そして今、俺は魔王城(数学の問題集)の門前に立っている。門は見る者を突き放すような禍々しい黒と赤のコントラスト。その上で漆黒を讃えた両翼と嘴を持ったカラスがこちらを監視しているかのように、濁った水晶体でこちらを見つめている。門を開けるとカラスが飛び立ち、鳴き声を上げ、同時に遠くで鐘のくぐもった音色が響いた。
俺が右足を踏み出した刹那、枯木の陰から群れを成した√が姿を現した。奴らは大量に湧き出してくる雑魚だが、今の俺の手負いの状態ではちょっとした油断が命取りになる。俺は背中に手を伸ばし、携えていた大太刀を手に取った。本体及び鞘は白銀と緋色のツートンカラー、剣尖には歴戦の証である猛者たちのどす黒い血がこびりついており、それでも猶、貪欲に鮮血を求め光り続けている。
全身の筋肉を収縮させ、俺は風を切って駆け出した。奴らは俺の急な挙動に不意を突かれ戸惑っている。一息に√達との間合いを詰め、勢いを乗せた袈裟斬りを放った。肉が裂け、魂が肉体の呪縛から解放される感覚が伝わってくる。
その後も俺は太刀を振るい続けた。気付くと辺りには力無き骸が散在していた。俺は精神が昂揚しているのを感じた。もう、眠気なんて感じない。
その後もグラフィリオス――二次関数のことだ。奴は手強かった。頂点が千鳥足で右往左往するのでこちらの攻撃が命中しないのだ。なにはともあれ、俺は数多の敵を排し、王の間に辿りついた。
王の間はこれまでの部屋とは比べようもないほど豪奢で巨大だった。そこは、目を閉じればクラシックの名曲の数々が高らかに響いてきそうな趣だ。しかし、この世の全てが微睡の中に消えてしまったかのように静寂が包みこんでいる。それを俺の足音だけが破る。俺は全神経を集中させ、ラスボスの出現に備えた。
だが、王座に行きあたっても敵は現れない。それに少し安心した俺は目線を上げ、壁に掛っている絵画を眺めようとした。しかしその瞬間、俺を鈍く、そして激しい衝撃が突き抜けた。数秒虚空を舞った後、俺は大理石の床に叩きつけられた。肺から圧縮された酸素の塊が吐き出され、息ができない。痛みを堪え、起き上がり振り向く。すると、そこには論理的且つ機械的に並べられた黒と白が織り成す精神的攻撃兵器(即ち証明問題のことだが)が仁王立ちをしていた。右腕には木製と思しき棍棒を持っている。
対する俺は先ほどの一撃を食らったことにより、俺自身へのダメージも然る事ながら、相棒が瀕死の重傷を負ってしまった。鞘は圧倒的破壊力の前に完全に二分され、刀身も罅によって蝕まれている。相棒は初冬に降る雪のような儚く短い命を燃やし続けていた。
俺は証明の攻撃を波縫いのように掻い潜りながら、残りの僅かな手数で証明を打ち倒す為に思案を巡らせた。ただ乱暴に振り回すだけでは駄目だ。弱点を正確な順序で潰していかなくてはならない。
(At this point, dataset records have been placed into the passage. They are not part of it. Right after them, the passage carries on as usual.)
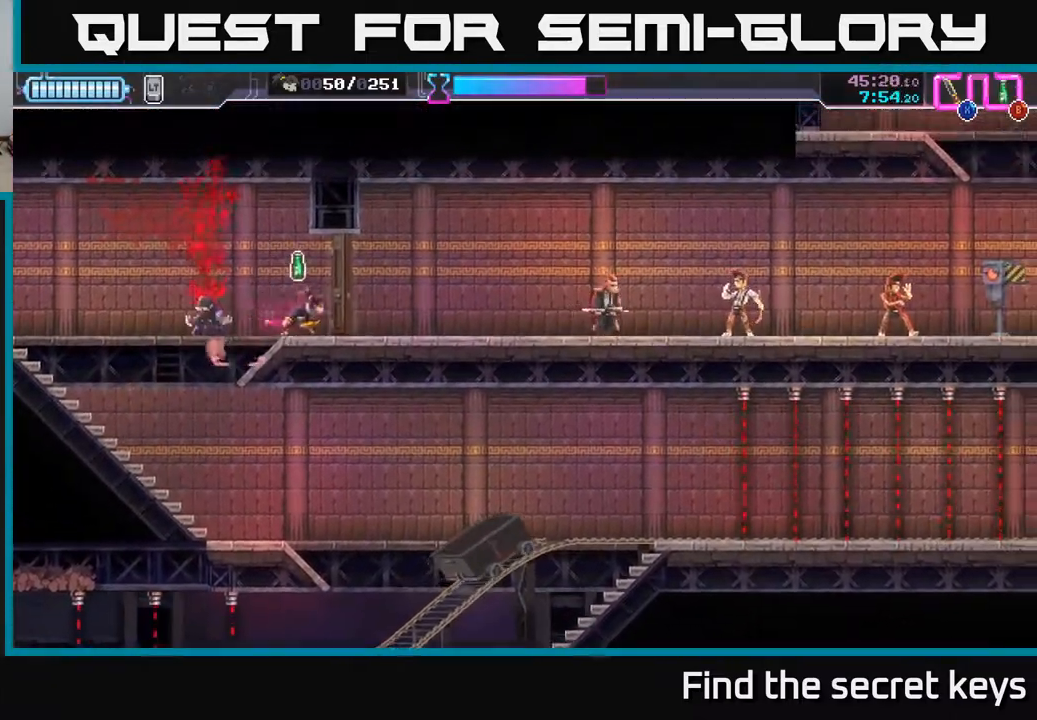
{"buttons": [], "left_stick": "right", "right_stick": "center", "events": [[17, "X", "up"], [83, "B", "down"], [150, "B", "up"]]}
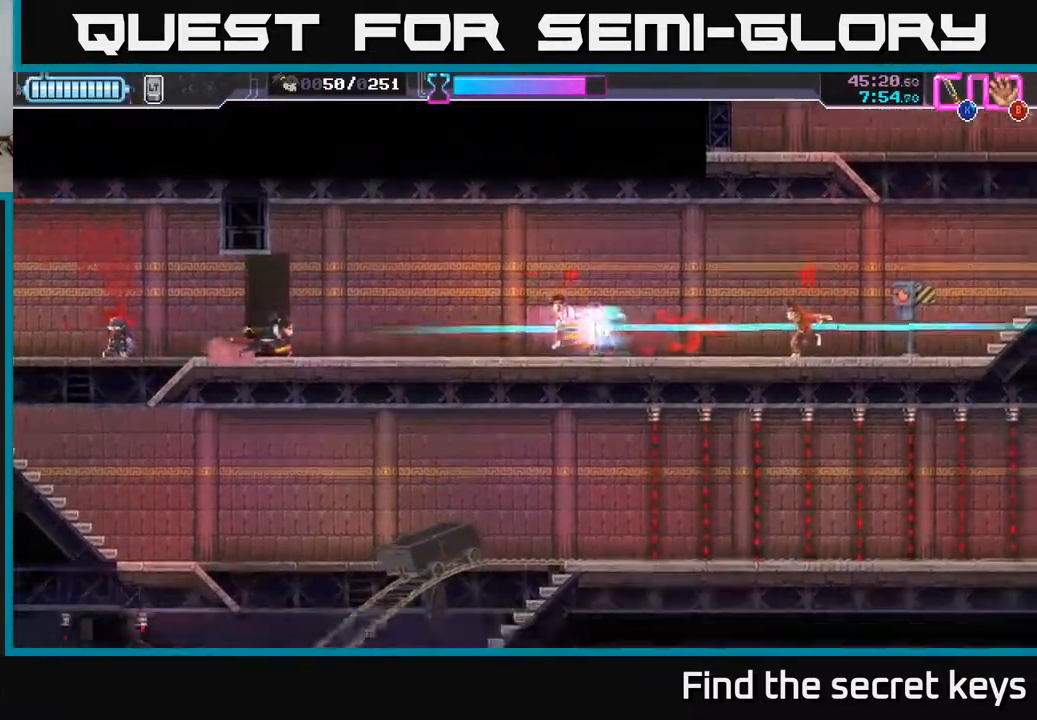
{"buttons": [], "left_stick": "right", "right_stick": "center", "events": [[117, "R2", "down"], [367, "R2", "up"], [367, "X", "down"], [450, "X", "up"]]}
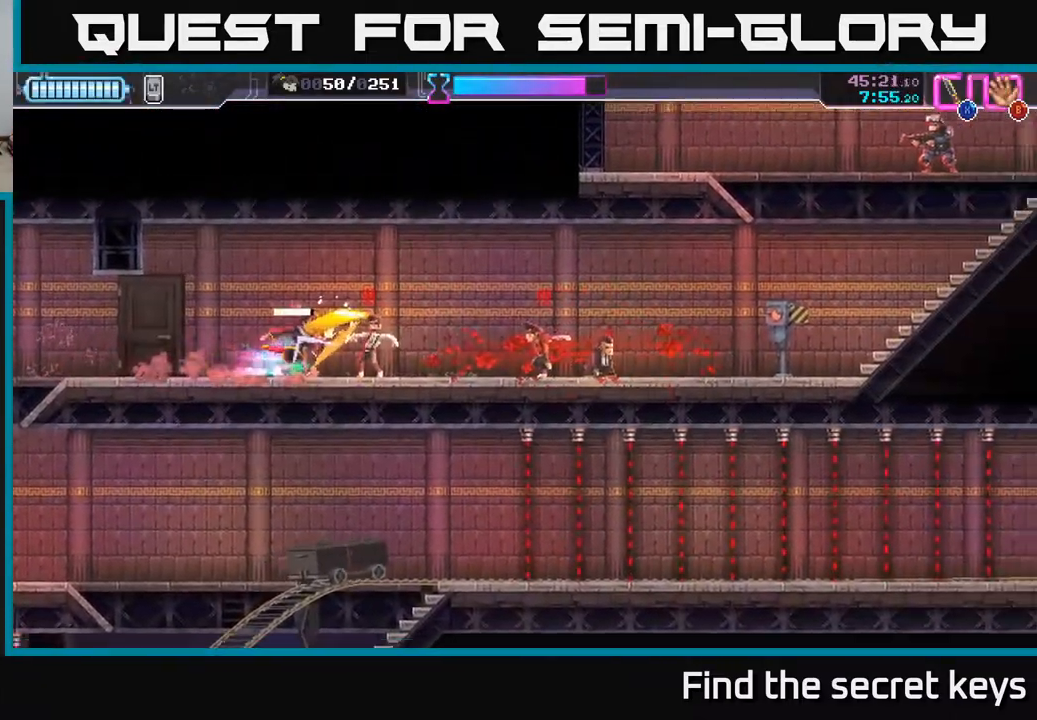
{"buttons": ["X"], "left_stick": "right", "right_stick": "center", "events": [[150, "left_stick", "center"], [183, "X", "down"], [267, "X", "up"], [317, "left_stick", "right"], [450, "X", "down"]]}
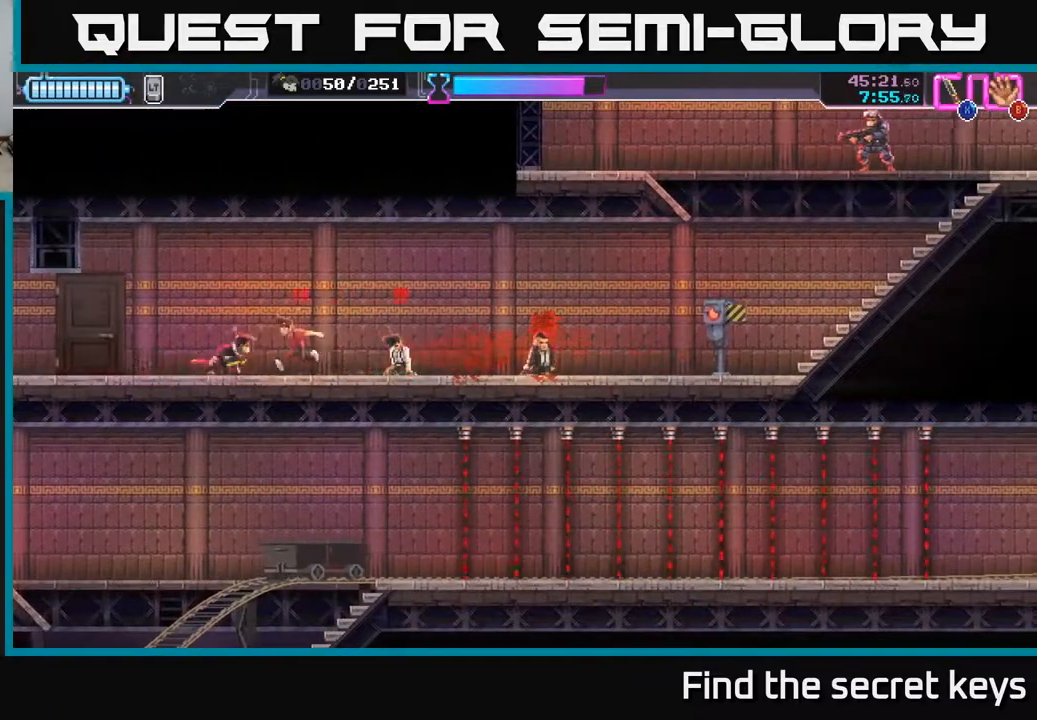
{"buttons": ["X"], "left_stick": "right", "right_stick": "center", "events": [[33, "X", "up"], [67, "left_stick", "center"], [83, "X", "down"], [150, "X", "up"], [183, "left_stick", "down"], [217, "X", "down"], [233, "left_stick", "right"], [300, "X", "up"], [433, "X", "down"]]}
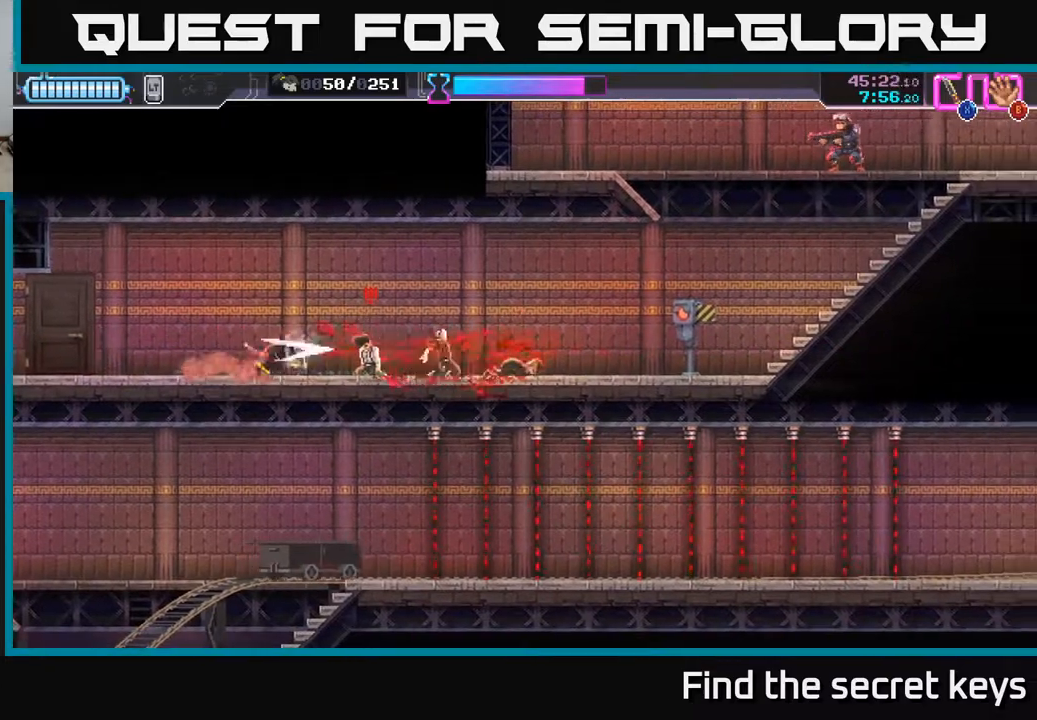
{"buttons": [], "left_stick": "right", "right_stick": "center", "events": [[50, "X", "up"]]}
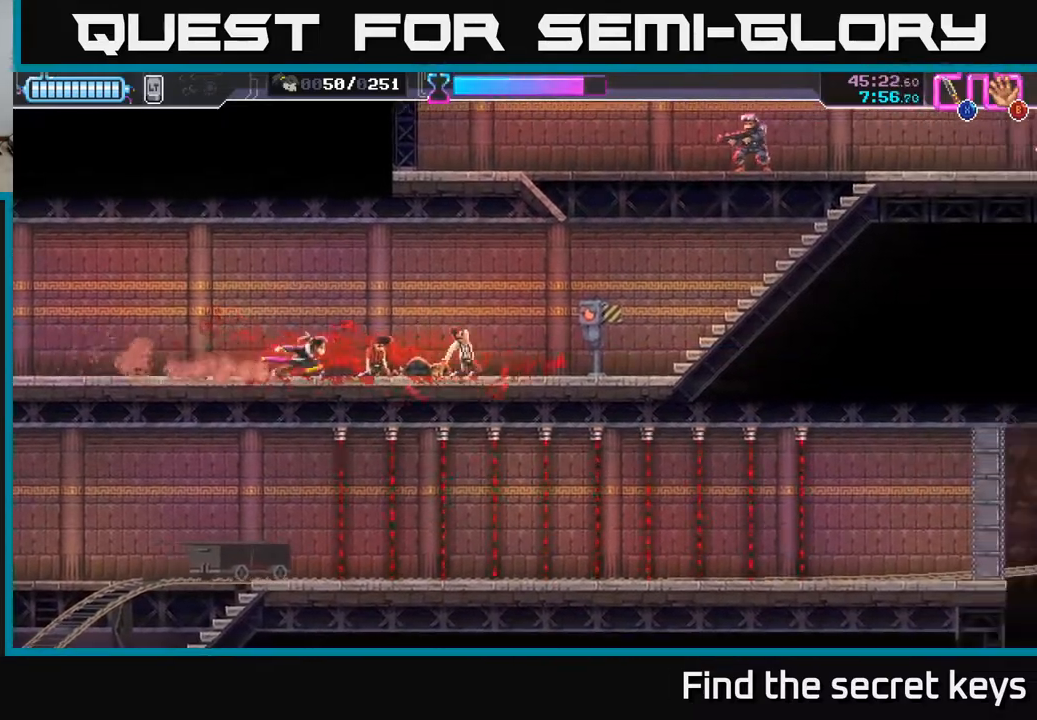
{"buttons": [], "left_stick": "right", "right_stick": "center", "events": []}
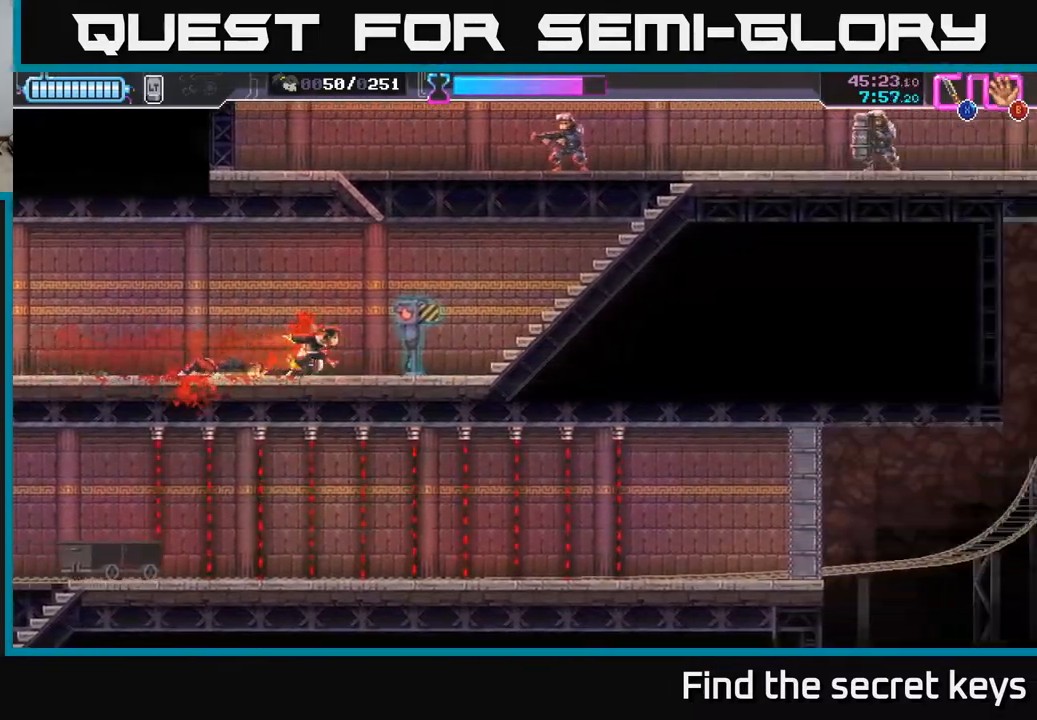
{"buttons": [], "left_stick": "right", "right_stick": "center", "events": [[50, "X", "down"], [133, "X", "up"]]}
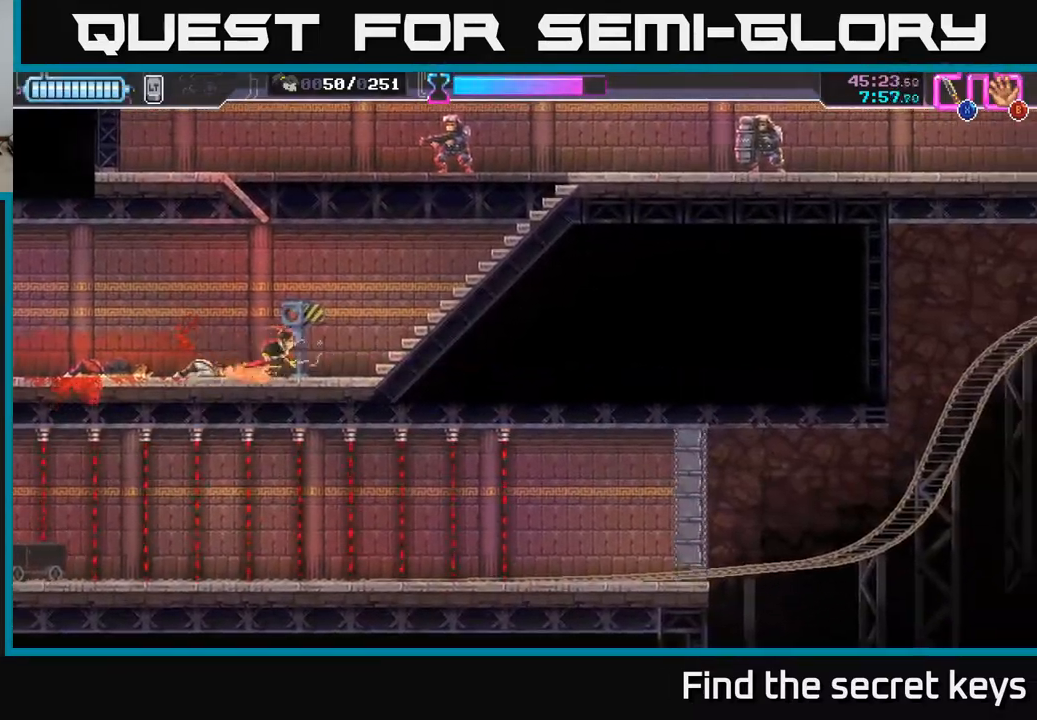
{"buttons": ["A"], "left_stick": "up", "right_stick": "center", "events": [[267, "A", "down"], [417, "left_stick", "up"]]}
俺は覚悟を決め、証明へ急接近する。相棒を下段に構えて床を蹴る。そして俺は針の孔を通すような精度で右肩を切り落とした。証明が悲痛な叫びを上げるとともに、相棒も声無き嘆きの歌を口ずさむ。俺は更に相棒を引き、証明の心臓部分を突き刺す。証明からは血の代わりにインクで記された文字が零れ落ちる。同時に相棒も刃が毀れ、みしみしと音をたて始めた。次が最後の一撃だと悟り、俺は大上段に相棒を振り上げた。そして一息に振り下ろす。証明も左腕で防ごうとする。俺も腕がはち切れんとばかりに力を込めた。切っ先は徐徐に下降し始め、ついには証明の身体が断たれ、糸が切れた操り人形のように動かなくなった。相棒も全てを看取ってから砕け散った。
そして俺も意識を失った――
雀の鳴き声が聞こえる。カーテンの隙間から朝日が差し込む。体の節々が痛む。
俺はどうやら机で寝てしまったようだ。
「昨夜は死闘続きだったな。我ながらよくやった――ん?」
そういえば昨夜は厨二病をものすごくこじらせていた気がするのだが……
俺は恐る恐る魔王城――じゃなくて問題集の表紙を開いた。
そこには√の亡骸は無く、健在な彼らの姿があった。
九月三日、午前七時半、少年は絶望していた。
ちなみに問題集の上にシャーペンの残骸が転がっていたことは言うまでもない。
これが初めて自らの意思で書いた小説だと思うとなんかいたたまれない気持ちになります……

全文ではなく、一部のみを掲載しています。